When read in community with Christ as the hermeutical key in prayer for the Holy Spirit the Bible, and especially the Gospels, remains the most inspiring and challenging text ever. It is the great story shaping a humanistic culture and a humbe faith, and it gives any person the opportunity to encounter Jesus Christ.
As we remember pope John Paul II, brother Roger of Taize, and celebrate the 100th anniversary of the birth of Dag Hammarskjold, we are reminded of how the bible shaped their lives and understanding of the world. Recalling an Elsassian like Abert Schweizer, the great new testament scholar, medical doctor and musician, who spent his life I Central Africa, again we meet a person inspired by the scholarly and personal reading of the Gospel. Outside the church, people like Mahatma Gandhi, have made constant reference to the bible as a source of inspiration.
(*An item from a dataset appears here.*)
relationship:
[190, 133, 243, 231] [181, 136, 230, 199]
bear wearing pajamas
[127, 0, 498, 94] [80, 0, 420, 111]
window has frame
Christian culture is of course unthinkable without the bible, but so is the humanism on which Western culture is built. We are aware of the ambiguity and even destructive use of the bible by some. Therefore, a reading which strengthens a serving and peace building Christian community, a humble and attentive spirituality, a commitment to fundamental human valuesand seeks the visible unity of the church must be encouraged. The living word of God gives us life. The source is inexhaustible. The future belongs to God.